Selected extract>
1. Technical Feasibility
Evaluate whether the project can be built with available technology and expertise.
Technology Readiness Assessment
| Readiness Level | Description | Risk |
|---|---|---|
| Mature | Production-proven, widely used | Low |
| Established | Production-ready, growing adoption | Low-Medium |
| Emerging | Early adoption, limited production use | Medium |
| Experimental | Pre-production, research phase | High |
| Theoretical | Conceptual, not yet implemented | Very High |
For each core technology, assess:
- Current maturity level
- Community and vendor support
- Documentation quality
- Talent availability in market
- Long-term viability
Technical Complexity Assessment
Complexity Factors:
| Factor | Low | Medium | High |
|---|---|---|---|
| Integration points | 1-3 | 4-7 | 8+ |
| Data sources | 1-2 | 3-5 | 6+ |
| Custom algorithms | None | Some | Significant |
| Real-time requirements | None | Partial | Critical |
| Scale requirements | <1K users | 1K-100K | >100K |
| Security requirements | Basic | Standard | Stringent |
| Compliance requirements | None | Industry | Regulatory |
Complexity Score: Sum factors and categorize:
- 0-7: Low complexity (straightforward implementation)
- 8-14: Medium complexity (manageable with expertise)
- 15-21: High complexity (significant challenges expected)
- 22+: Very high complexity (consider scope reduction)
Technical Risk Factors
Identify and rate (1-5) these risks:
- Unproven architecture: Novel patterns without precedent
- Integration complexity: Many external system dependencies
- Performance uncertainty: Unclear if requirements are achievable
- Scalability concerns: Uncertainty about growth handling
- Security challenges: Complex threat model or compliance needs
- Data complexity: Large, unstructured, or sensitive data
- Algorithm novelty: Custom ML/AI or complex logic required
Risk Mitigation Questions:
- Have similar systems been built successfully?
- Are there proven patterns we can follow?
- Can we prototype high-risk components early?
- What are fallback options if primary approach fails?
2. Resource Feasibility
Evaluate whether required resources (people, time, money) are available.

(Records taken from a collection)
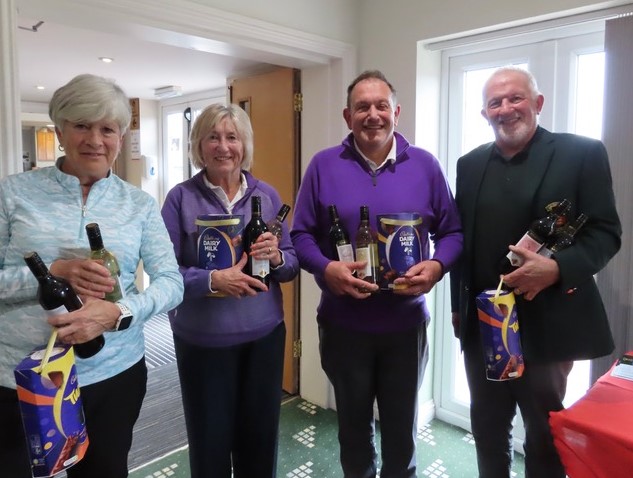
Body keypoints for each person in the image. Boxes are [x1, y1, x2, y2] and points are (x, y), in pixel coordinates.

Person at [0, 74, 184, 478]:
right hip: (23, 377)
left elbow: (171, 282)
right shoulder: (13, 193)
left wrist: (116, 313)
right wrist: (52, 273)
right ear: (60, 130)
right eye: (82, 125)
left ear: (120, 136)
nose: (95, 140)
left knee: (104, 470)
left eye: (107, 129)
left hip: (113, 374)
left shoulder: (138, 204)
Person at [450, 66, 622, 478]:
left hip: (549, 325)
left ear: (537, 103)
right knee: (488, 427)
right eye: (495, 102)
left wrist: (557, 269)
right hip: (485, 324)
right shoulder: (469, 164)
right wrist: (459, 310)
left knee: (544, 436)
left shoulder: (582, 153)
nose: (506, 109)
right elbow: (463, 241)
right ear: (485, 113)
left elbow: (606, 233)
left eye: (516, 98)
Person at [291, 70, 463, 477]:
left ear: (396, 113)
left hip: (404, 327)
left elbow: (453, 231)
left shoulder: (424, 165)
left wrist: (437, 267)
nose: (373, 115)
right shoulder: (322, 165)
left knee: (401, 433)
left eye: (381, 105)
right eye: (362, 107)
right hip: (343, 324)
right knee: (352, 431)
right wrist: (326, 267)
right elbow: (300, 234)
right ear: (347, 116)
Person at [160, 103, 299, 478]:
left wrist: (276, 259)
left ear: (244, 145)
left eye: (232, 137)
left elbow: (291, 264)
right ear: (199, 145)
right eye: (213, 137)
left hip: (264, 339)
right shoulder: (180, 199)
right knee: (210, 445)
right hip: (203, 343)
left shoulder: (266, 196)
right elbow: (164, 273)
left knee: (260, 440)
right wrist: (212, 280)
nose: (223, 146)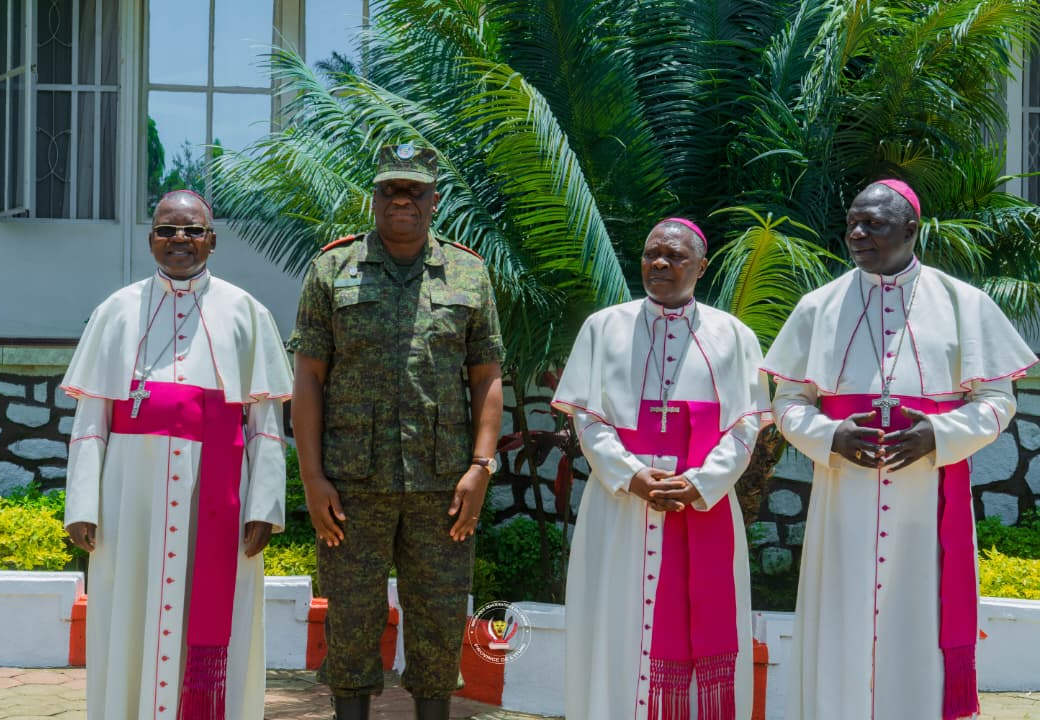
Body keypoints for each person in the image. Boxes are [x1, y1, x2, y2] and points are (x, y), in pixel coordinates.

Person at [762, 180, 1038, 719]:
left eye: (874, 224)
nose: (857, 234)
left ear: (911, 230)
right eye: (852, 224)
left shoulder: (963, 303)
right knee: (839, 627)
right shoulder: (819, 306)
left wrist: (939, 435)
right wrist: (831, 437)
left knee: (918, 627)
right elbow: (789, 401)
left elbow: (996, 401)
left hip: (926, 503)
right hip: (844, 500)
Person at [287, 142, 504, 720]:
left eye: (414, 190)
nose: (401, 199)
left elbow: (486, 378)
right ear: (374, 198)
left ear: (435, 200)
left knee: (437, 618)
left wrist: (481, 468)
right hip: (351, 485)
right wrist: (311, 477)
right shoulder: (332, 268)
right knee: (351, 619)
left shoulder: (468, 271)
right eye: (390, 189)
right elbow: (307, 377)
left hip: (444, 486)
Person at [61, 189, 293, 719]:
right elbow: (91, 424)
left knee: (216, 619)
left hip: (215, 499)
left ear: (212, 240)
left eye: (192, 230)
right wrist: (81, 505)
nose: (179, 240)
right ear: (151, 240)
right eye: (167, 230)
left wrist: (264, 506)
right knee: (129, 615)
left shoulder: (246, 312)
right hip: (130, 500)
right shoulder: (117, 311)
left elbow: (263, 427)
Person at [552, 218, 770, 720]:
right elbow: (589, 418)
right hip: (619, 506)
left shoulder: (733, 336)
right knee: (615, 623)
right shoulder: (603, 327)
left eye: (674, 256)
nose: (659, 264)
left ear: (701, 266)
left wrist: (700, 482)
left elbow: (744, 429)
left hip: (700, 504)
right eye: (652, 253)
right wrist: (629, 474)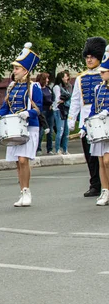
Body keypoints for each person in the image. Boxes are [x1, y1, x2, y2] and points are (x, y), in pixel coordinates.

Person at [0, 42, 42, 207]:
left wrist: (29, 113)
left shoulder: (34, 87)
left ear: (25, 70)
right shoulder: (11, 87)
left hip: (29, 127)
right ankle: (22, 191)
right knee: (16, 162)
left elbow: (40, 108)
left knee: (23, 160)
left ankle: (27, 192)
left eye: (17, 68)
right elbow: (5, 107)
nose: (14, 71)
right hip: (12, 128)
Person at [68, 37, 106, 198]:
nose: (89, 59)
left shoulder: (104, 75)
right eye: (87, 57)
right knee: (90, 155)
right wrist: (72, 118)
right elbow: (76, 99)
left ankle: (105, 185)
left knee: (103, 155)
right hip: (86, 121)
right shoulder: (80, 78)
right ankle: (95, 184)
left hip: (104, 119)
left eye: (92, 56)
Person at [86, 45, 109, 206]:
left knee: (107, 160)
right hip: (100, 127)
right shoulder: (98, 88)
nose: (100, 74)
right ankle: (105, 191)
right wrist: (85, 125)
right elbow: (94, 108)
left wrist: (107, 111)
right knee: (101, 160)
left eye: (103, 72)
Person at [53, 70, 72, 155]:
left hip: (66, 109)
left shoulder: (67, 87)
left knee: (66, 131)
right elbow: (57, 100)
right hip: (59, 110)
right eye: (65, 76)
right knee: (60, 130)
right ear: (61, 78)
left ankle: (65, 149)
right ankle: (57, 149)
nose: (66, 78)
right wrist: (63, 100)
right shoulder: (57, 87)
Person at [36, 72, 54, 154]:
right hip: (42, 110)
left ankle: (49, 149)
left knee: (50, 130)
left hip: (50, 110)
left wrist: (52, 103)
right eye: (46, 78)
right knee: (41, 130)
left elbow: (52, 97)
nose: (48, 80)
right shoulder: (38, 89)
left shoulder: (48, 88)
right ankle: (38, 148)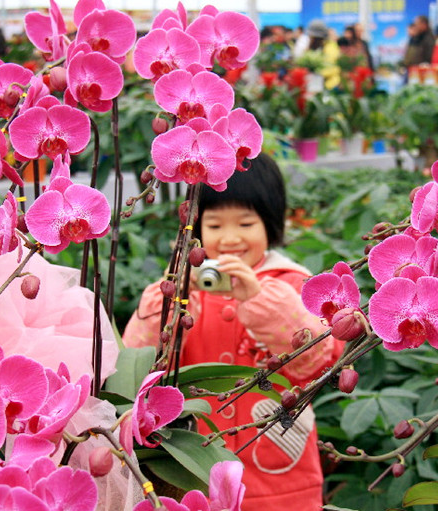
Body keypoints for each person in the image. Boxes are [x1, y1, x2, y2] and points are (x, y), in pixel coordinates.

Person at [122, 154, 341, 510]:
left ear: (269, 225)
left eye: (244, 223)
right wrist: (170, 294)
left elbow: (316, 363)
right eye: (215, 225)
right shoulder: (182, 289)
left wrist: (258, 298)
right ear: (195, 228)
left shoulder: (291, 285)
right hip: (192, 472)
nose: (229, 239)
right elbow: (139, 361)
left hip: (278, 477)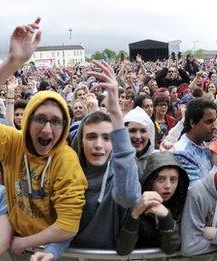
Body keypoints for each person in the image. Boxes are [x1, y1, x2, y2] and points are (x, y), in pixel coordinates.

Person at [0, 18, 87, 260]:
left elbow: (68, 226)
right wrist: (11, 63)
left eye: (56, 122)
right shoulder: (12, 142)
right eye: (40, 119)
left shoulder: (66, 162)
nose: (48, 131)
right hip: (18, 242)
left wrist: (26, 242)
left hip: (54, 247)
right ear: (26, 122)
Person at [69, 61, 141, 249]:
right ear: (80, 141)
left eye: (107, 138)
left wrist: (116, 113)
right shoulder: (66, 176)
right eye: (91, 137)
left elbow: (128, 197)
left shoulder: (121, 175)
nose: (99, 145)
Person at [116, 151, 189, 255]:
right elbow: (123, 249)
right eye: (160, 179)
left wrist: (166, 216)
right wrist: (134, 214)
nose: (168, 185)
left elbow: (171, 249)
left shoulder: (181, 204)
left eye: (173, 180)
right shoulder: (136, 201)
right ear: (150, 180)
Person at [173, 98, 217, 183]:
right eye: (209, 122)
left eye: (215, 122)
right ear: (192, 123)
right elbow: (197, 192)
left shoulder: (204, 143)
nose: (215, 127)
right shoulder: (182, 153)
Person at [124, 106, 156, 177]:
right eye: (132, 131)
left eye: (143, 131)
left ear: (150, 134)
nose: (138, 136)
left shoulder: (157, 159)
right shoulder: (116, 161)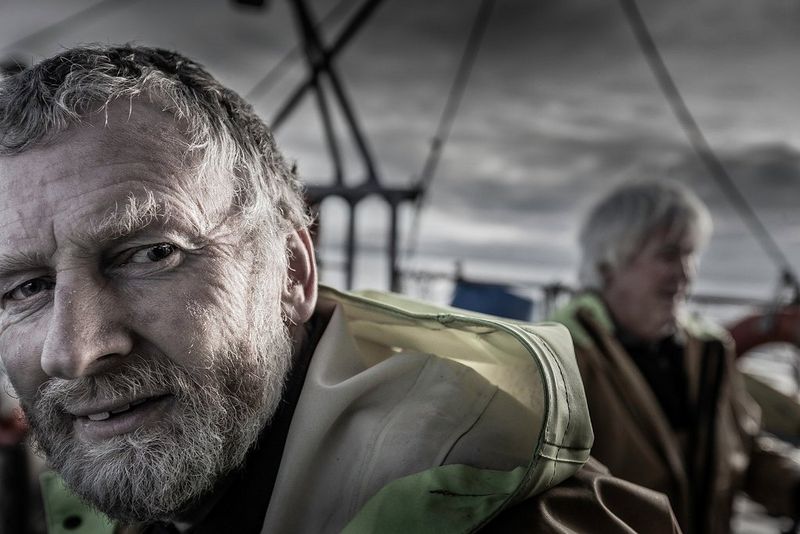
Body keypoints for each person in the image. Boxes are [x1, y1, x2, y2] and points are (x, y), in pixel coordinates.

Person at [0, 45, 680, 534]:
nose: (75, 350)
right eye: (24, 287)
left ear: (291, 275)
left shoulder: (506, 511)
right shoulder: (97, 476)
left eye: (151, 254)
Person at [550, 179, 800, 534]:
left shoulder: (711, 349)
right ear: (609, 264)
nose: (687, 273)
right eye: (669, 254)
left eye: (691, 253)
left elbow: (745, 448)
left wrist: (792, 486)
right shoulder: (561, 358)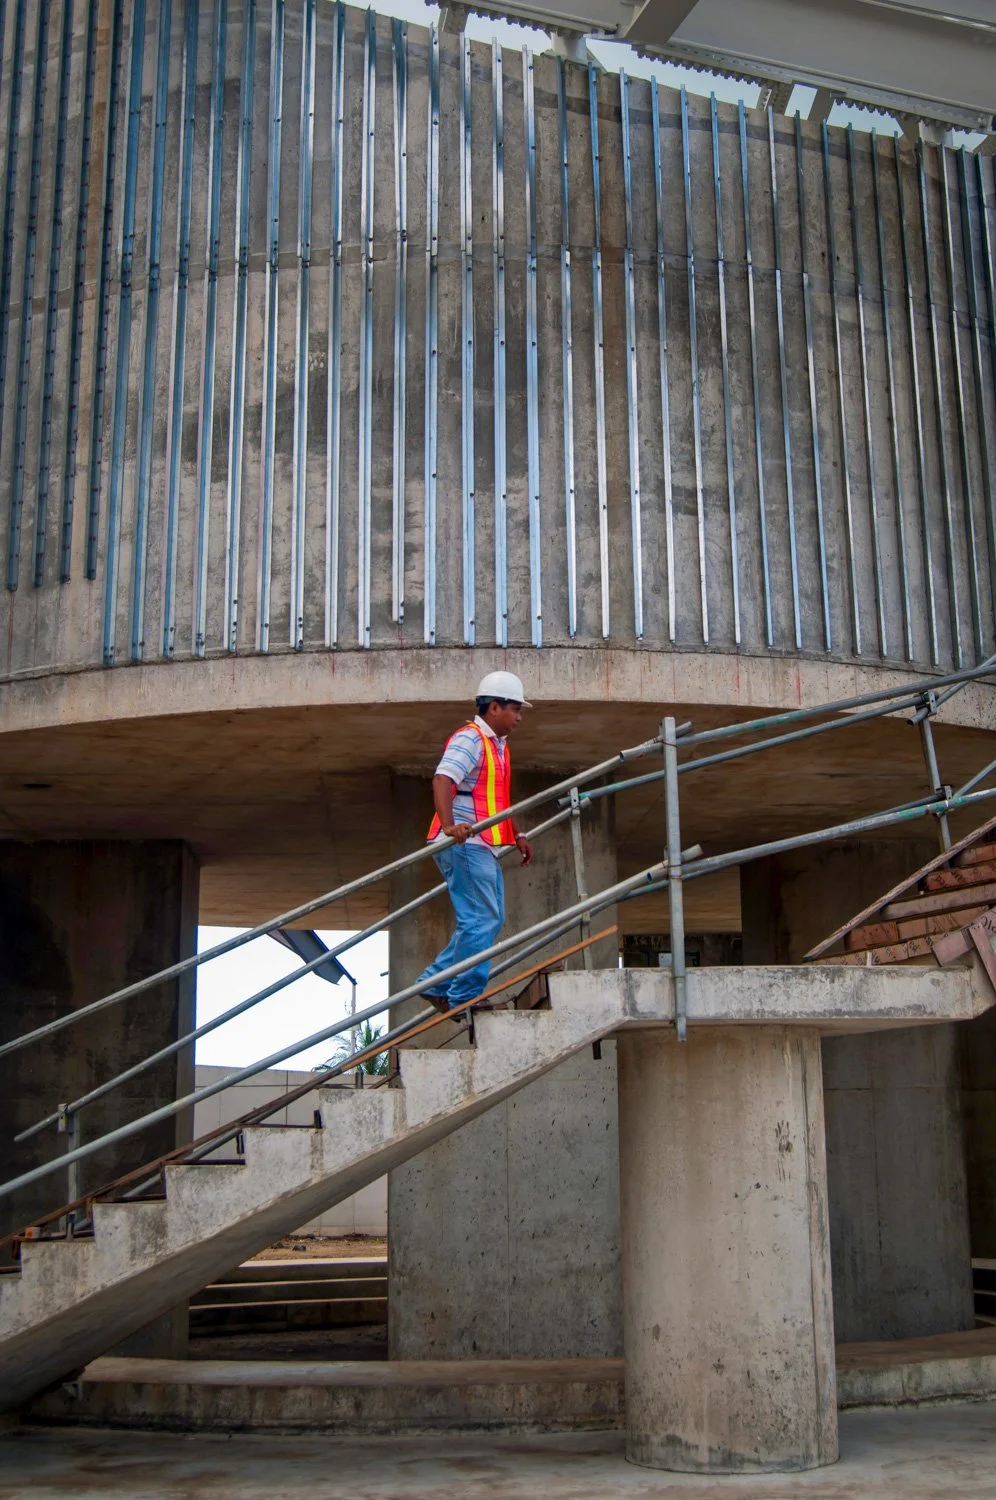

Task statement> From the technical feasibility text, list every readiness level in the technology readiness table along with the risk rating given for each.

Answer space>
- Mature: Low
- Established: Low-Medium
- Emerging: Medium
- Experimental: High
- Theoretical: Very High